Alors pourquoi est-ce qu'on nous bassine avec ce virus et pas avec la grippe ?

Parce que contrairement à la grippe, on ne connait pas de traitement efficace contre le COVID-19. Et on a peur qu'il mute. Par ailleurs le taux de mortalité du coronavirus est bien supérieur à la grippe. Enfin, selon la revue médicale belge "Le Spécialiste", le "R Zéro" (nombre de personnes qui attrapent le virus si on met un individu malade dans une pièce avec 100 autres personnes) est de 1,3 pour la grippe et 2,2 avec le coronavirus. Ce nouveau virus est donc un peu plus contagieux que la grippe, mais beaucoup moins par exemple que la rubéole, dont le "R Zéro" est de 6.

Là où c'est plus complexe, c'est que la période d'incubation du coronavirus est beaucoup plus longue que celle de la grippe : entre le moment où l'on attrape le virus et celui où l'on contracte les premiers symptômes, il s'écoule en moyenne cinq à six jours - contre 24 à 48 heures pour la grippe. Autrement dit une personne peut transmettre le virus sans s'en apercevoir beaucoup plus longtemps, sans compter les porteurs sains qui eux ne déclarent aucun symptôme mais peuvent aussi être contagieux. Sur des populations de plusieurs dizaines de millions d'habitants, cela peut vite représenter de gros chiffres. 

Le gel hydroalcoolique, c'est utile ?

Oui, mais ni plus ni moins qu'avant. Ce qui était une assez bonne alternative quand on ne pouvait pas se laver les mains reste ni plus ni moins qu'une bonne alternative quand on ne peut pas se laver les mains. Car l'élément numéro un - et le plus élémentaire - de la lutte contre la transmission du virus, c'est une bonne hygiène des mains. Se laver les mains consciencieusement et régulièrement avec du savon est donc la meilleure chose à faire. De même que jeter ses mouchoirs en papier après utilisations, ou tousser dans sa manche, sont des mesures de bon sens - mais qu'il convient de rappeler.  

Rien ne sert donc de faire des stocks de gel hydroalcoolique... et encore moins d'en voler dans les hôpitaux où ce sont les outils de travail des personnels de santé - de même que les masques. 

Les restrictions prises par les autorités, sont-elles bien raisonnables ? 

Oui. Comme on l'a dit plus haut, l'idée est de contenir la propagation d'un virus qui circule vite. Selon le gouvernement, le stade 1 de l'épidémie consiste à éviter que le virus entre sur le territoire, avec la mise en place de quarantaines (de quatorzaines, en réalité) en cas de suspicion de maladie. Celui-ci a échoué en France. Le stade 2 - actuellement en vigueur vise à freiner la propagation et consiste donc en la mise en place de contraintes concernant des milieux où le virus peut facilement circuler : les crèches, les écoles, les grands rassemblements, etc. C'est aussi pour cette raison que l'accent est mis sur l'hygiène et les gestes simples à adopter. 

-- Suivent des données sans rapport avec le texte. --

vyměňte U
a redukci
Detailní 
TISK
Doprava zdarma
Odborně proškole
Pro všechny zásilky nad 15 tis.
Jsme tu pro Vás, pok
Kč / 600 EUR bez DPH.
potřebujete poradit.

Si l'on passe au stade 3, ce qui est selon Emmanuel Macron "inexorable", il ne s'agira plus de contenir l'épidémie, mais d'en atténuer les effets. Cette phase - qui dure 8 à 12 semaines selon un document édité en 2011 consiste à mobiliser plus intensément tout le système de santé, la médecine de ville se chargeant de la prise en charge des patients les moins graves, pour permettre aux hôpitaux de prendre en charge les plus sérieux. 

Du coup, faut-il faire des réserves de pâtes chez soi ?

Non. À moins d'avoir un très gros gratin de macaroni en préparation, rien ne sert d'acheter dix paquets de pâtes d'un coup. Le gouvernement a exclu l'idée de villes placées en quarantaine complète comme ça a été le cas en Chine. Vous pourrez donc toujours sortir acheter votre paquet de pâtes - et à défaut vous le faire livrer par un proche, comme l'ont raconté à France Bleu ces patients confinés dans la Drôme.